● WHAT IS BEING ASKED
Please answer from the essay on privacy: which invention started the giving away of bits of private life through electronic communication, and when?

● SELECTED TEXT
☆ ☆ ☆ ☆ ☆

And it doesn’t bother me since I live a rather quiet life and do no harm to any living soul. I’m absolutely certain that the government isn’t the least bit interested in my innocuous messages to my friends and relatives.
I would be concerned if I were in a position to run for some sort of political office, however. If that were the case, then I would be extremely careful about what I might say to anyone. I would also be very careful if I were young, for electronic messages may last forever and one never knows what one may do in the future.
What does concern me is the number of businesses, agencies and individuals who know the most intimate details of my private life.
We have been giving little bits of our private lives with each invention of electronic communication. This has been going on for about 200 years. It began with the invention of the telegraph in the early 19th century.
It has become more and more dangerous to reveal intimate details with each subsequent invention. Elaborate codes had to be invented during the second world war in order to keep things secret. Indeed, the Germans thought they had a perfect code that required an Enigma machine to interpret. Unbeknownst to them, an Enigma machine was captured together with a U-boat, which enabled the Allies to interpret all radio messages sent by the Germans and was instrumental in our winning the war.
If you have ever called a cable company to have your signal cleared up, you have probably been amazed at what the cable company is capable of doing. A person, probably somewhere in India or Pakistan, asks you if certain lights are flashing, and when you respond they do something and then tell you that it should work now. And it does.
It makes you wonder how much information is sent back to them through your television set. I’m sure they know what I’m watching all the time. Yet, at the same time, you can’t help providing them with that information unless you are willing to live under a rock.
I own a computer and communicate with the Internet through Google, and in so doing I’m sure Google is capable of determining a lot about me. I’m sure they don’t, but it disturbs me somewhat that they can.
So can you! All you have to do is type your name in Google and you can find several people with that name. There are at least 11 people in the United States by the name of Ralph Wiltse and you can find information on any of them. If it is that easy for a next-to-computer-illiterate like me, just think what a computer hacker can do.
If you use Wi-Fi to communicate with the Internet, then everything you do on your computer can be intercepted by someone sitting outside your house in a car at the curb. It is very unlikely that it will be done, but it is scary to think that it can be done.
Then there are the so-called smartphones. They are essentially a computer with a built-in Wi-Fi. Maybe they aren’t so smart after all.
It’s scary to think who can be sharing your conversations — not who is, but who can be.
It seems that the more sophisticated the communication devices, the easier it is to be snooped upon. For this reason, I won’t join Twitter or Facebook or any of the popular social media. I’m not eager to be "in the loop," as the young people say.
Yet, with each new device, the more eagerly we want to use them. Just witness the recent clamor over the new iPhone.
Like Pogo says, “We have met the enemy and he is us.”

☆ ☆ ☆ ☆ ☆

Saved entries
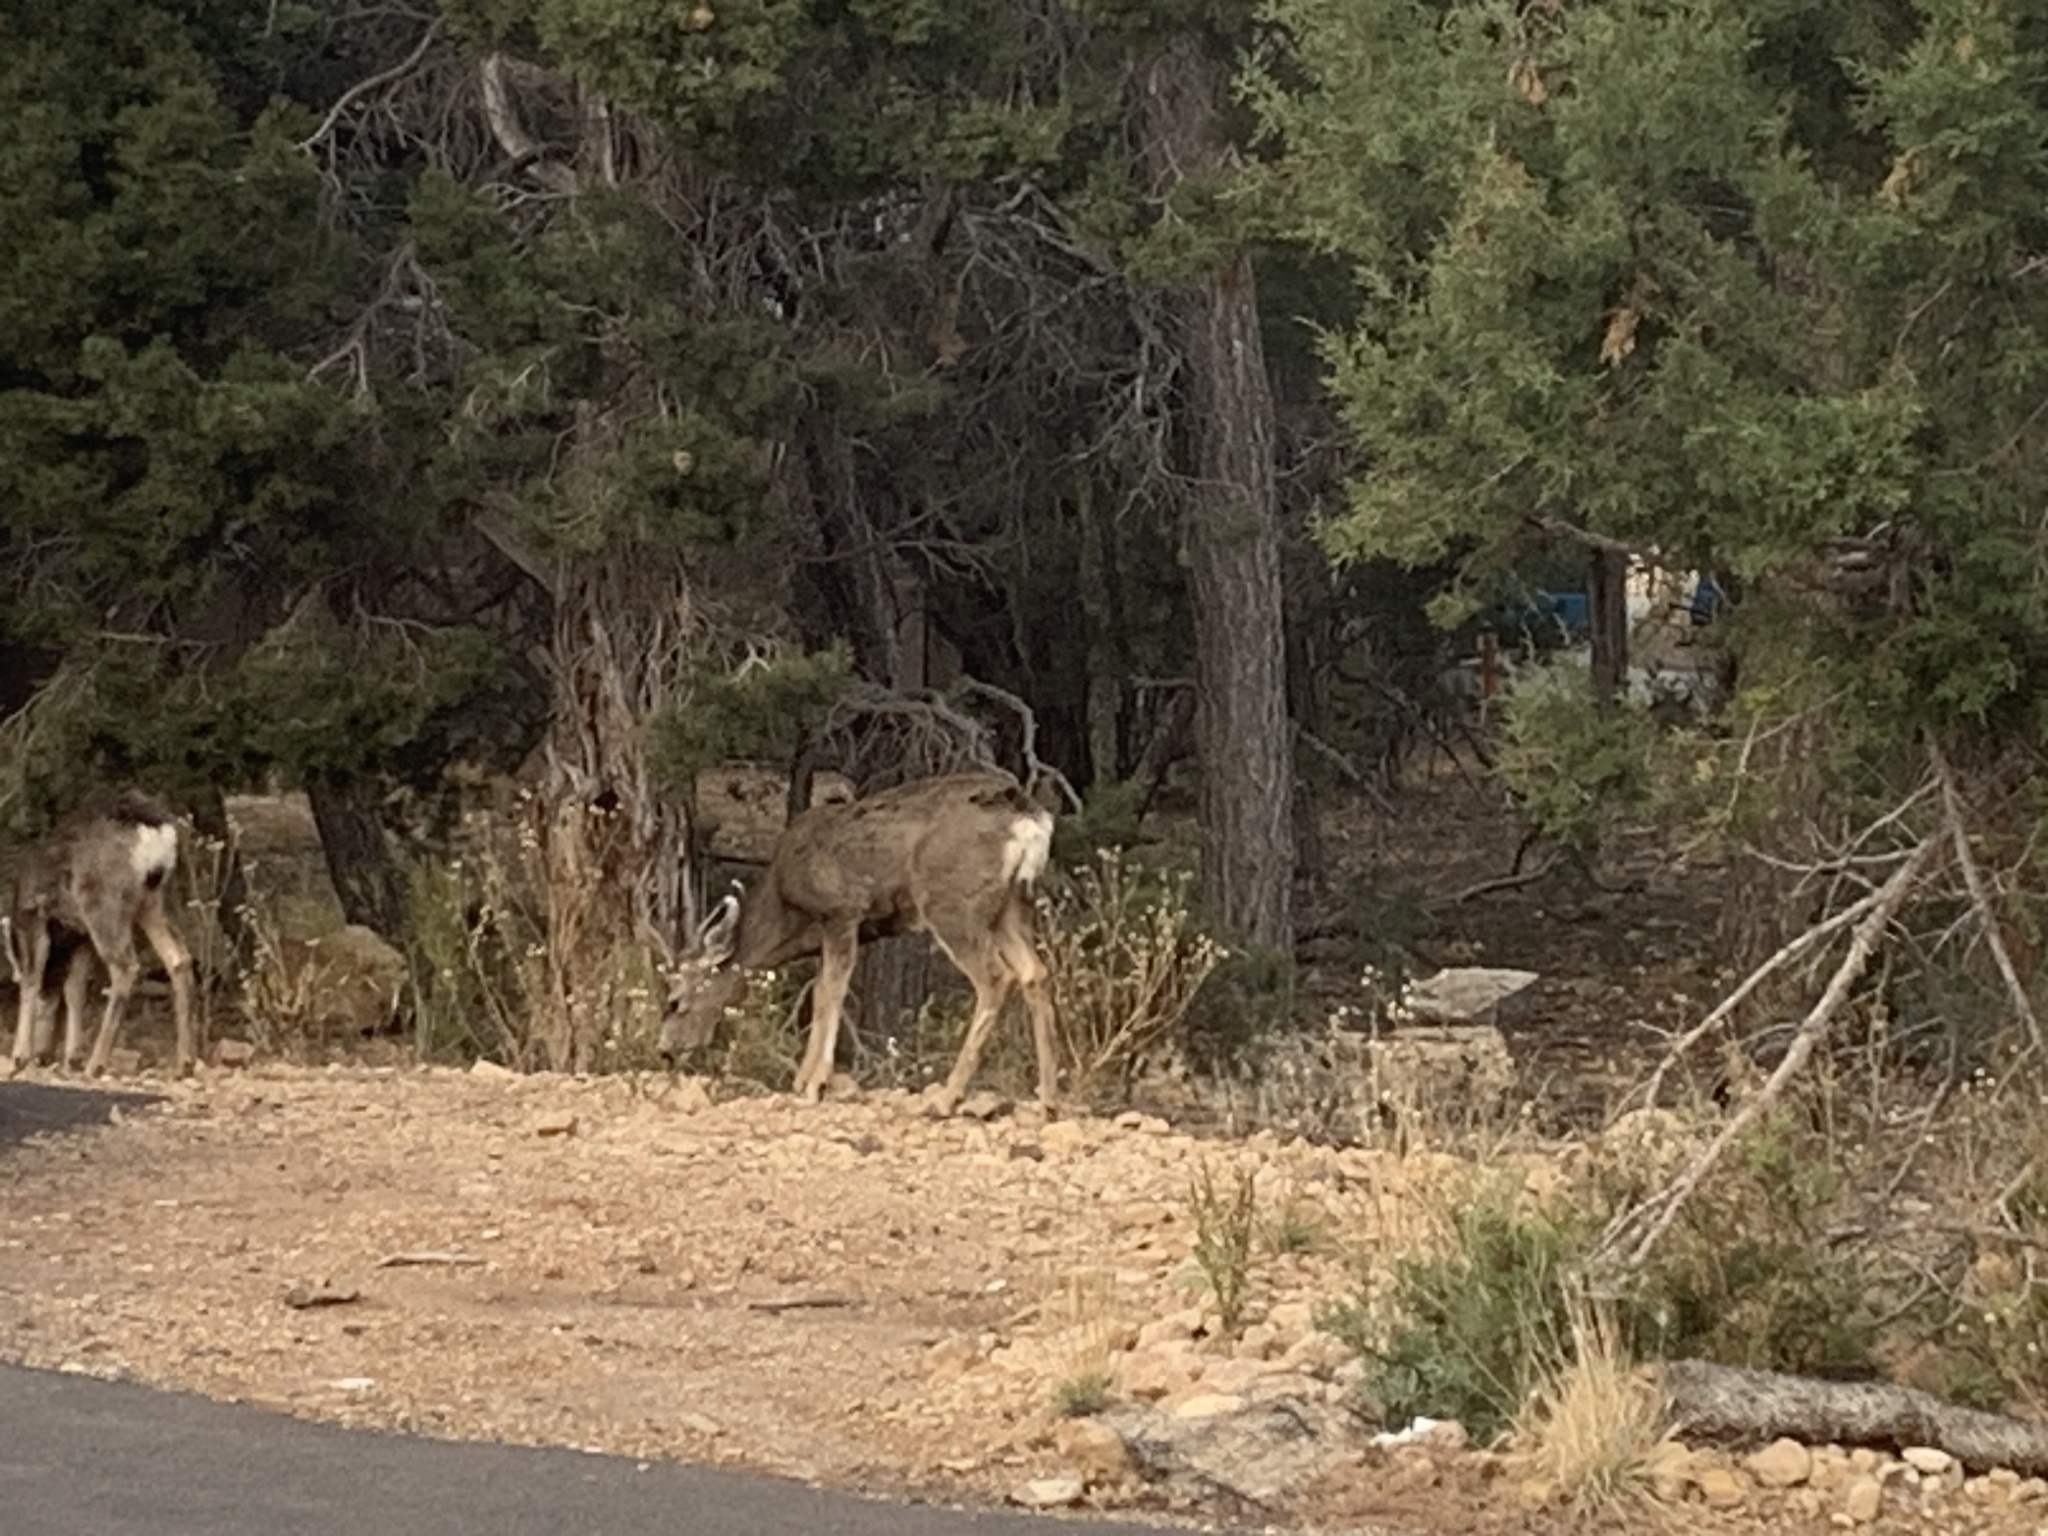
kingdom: Animalia
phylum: Chordata
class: Mammalia
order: Artiodactyla
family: Cervidae
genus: Odocoileus
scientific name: Odocoileus hemionus
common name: Mule deer
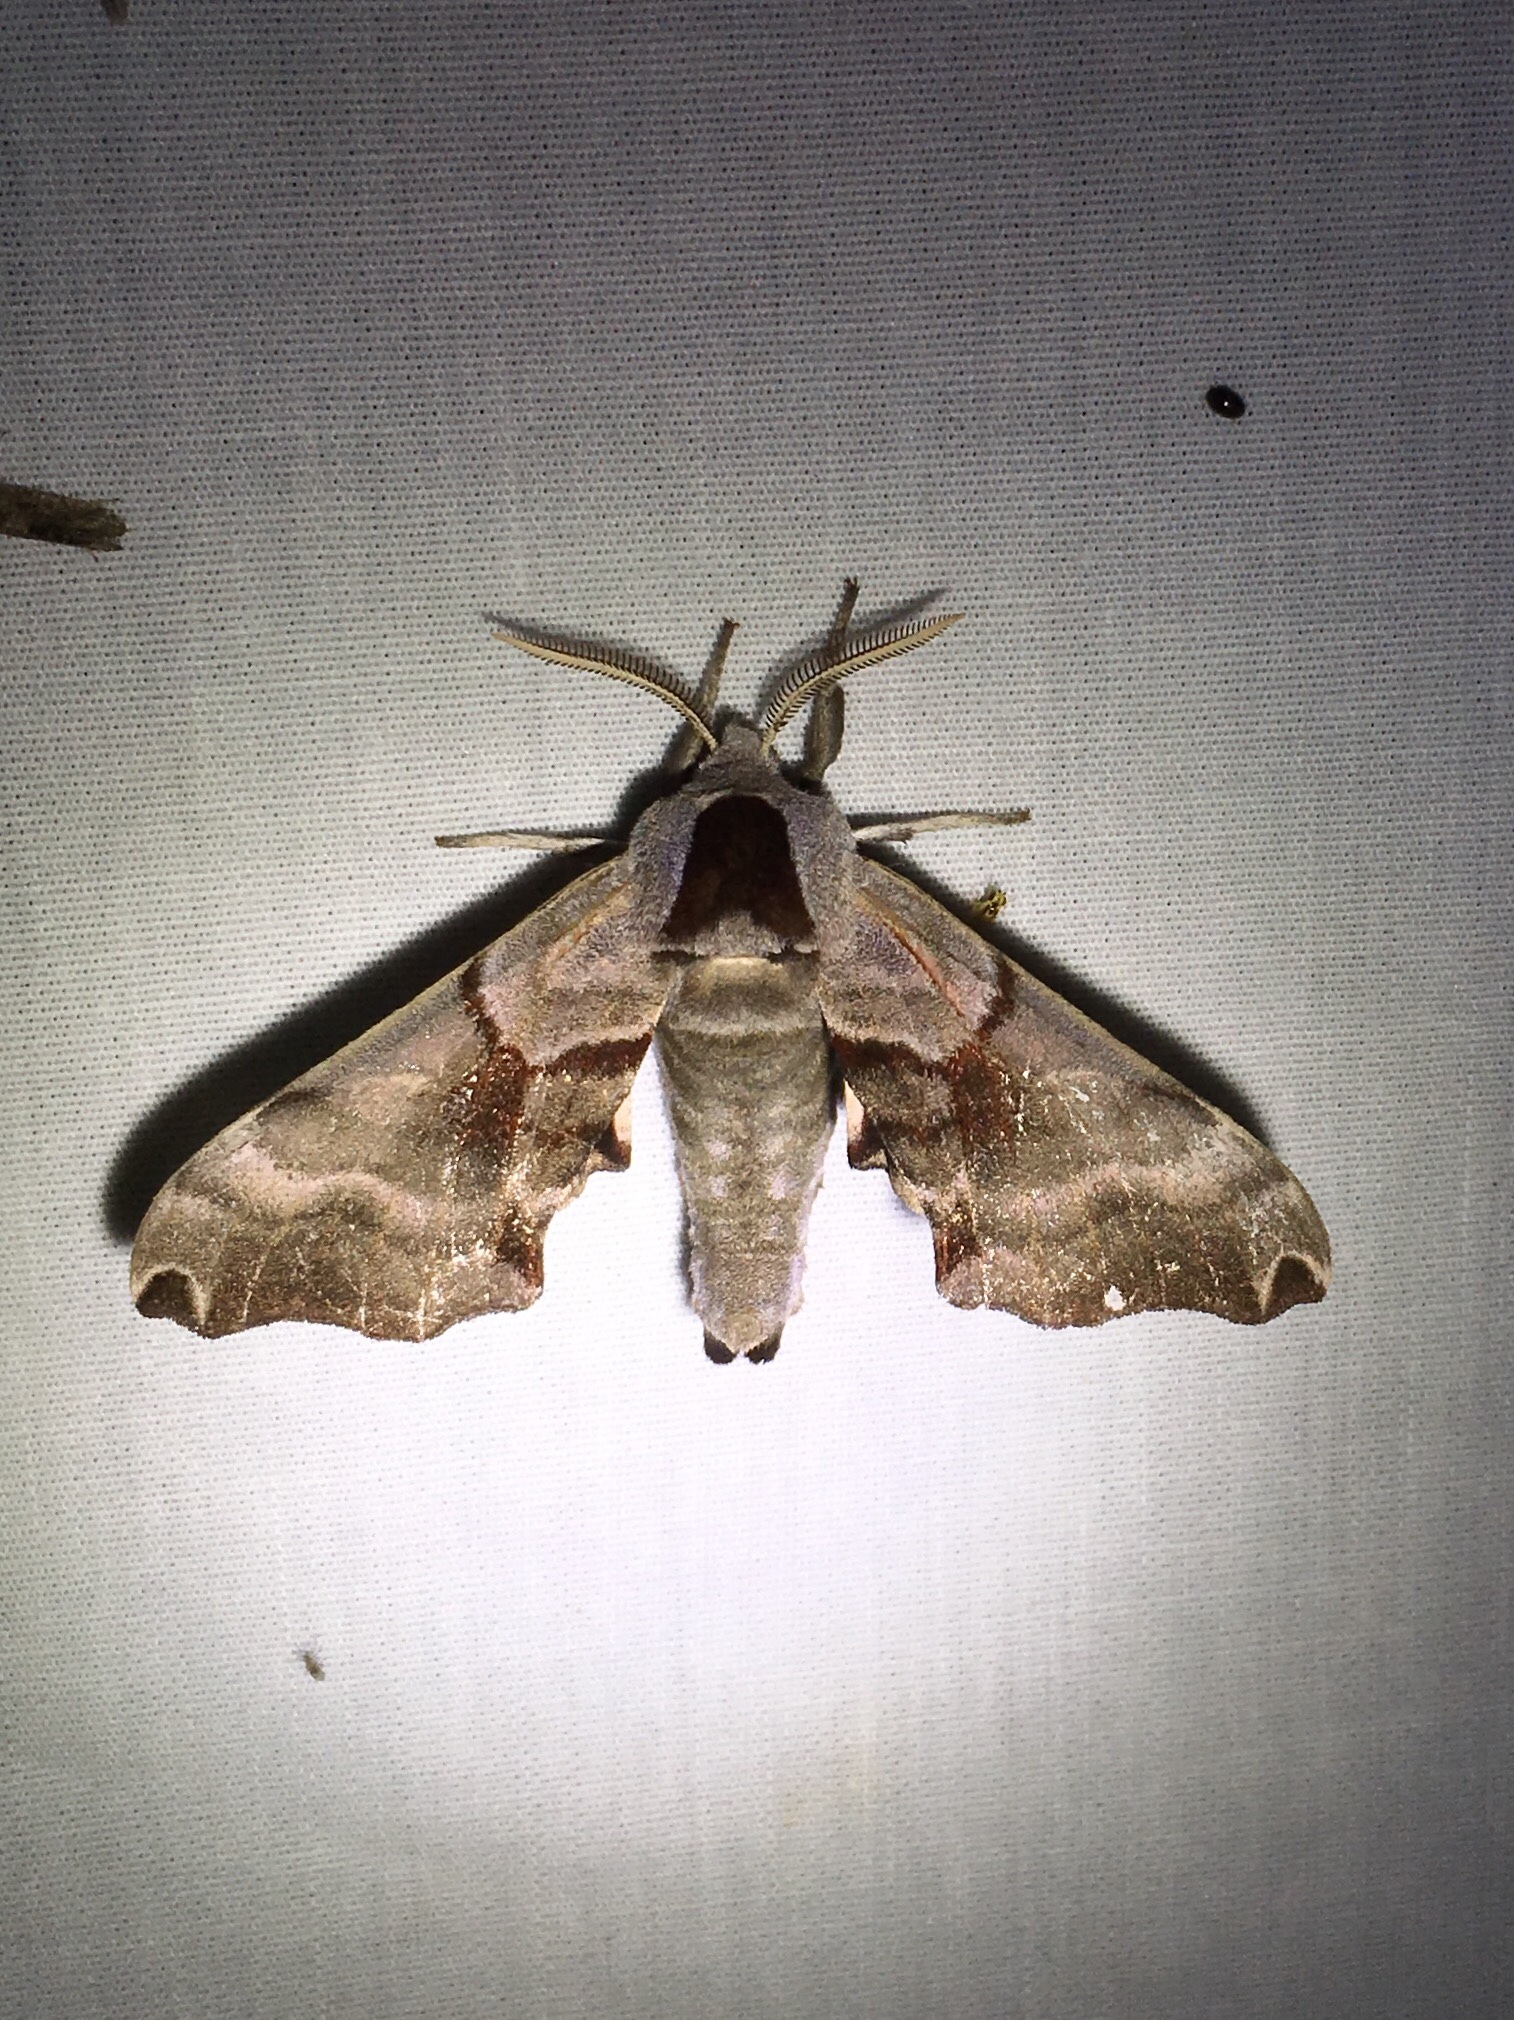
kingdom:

☆ ☆ ☆ ☆ ☆

● ANSWER TO THIS TASK
The telegraph, invented in the early 19th century.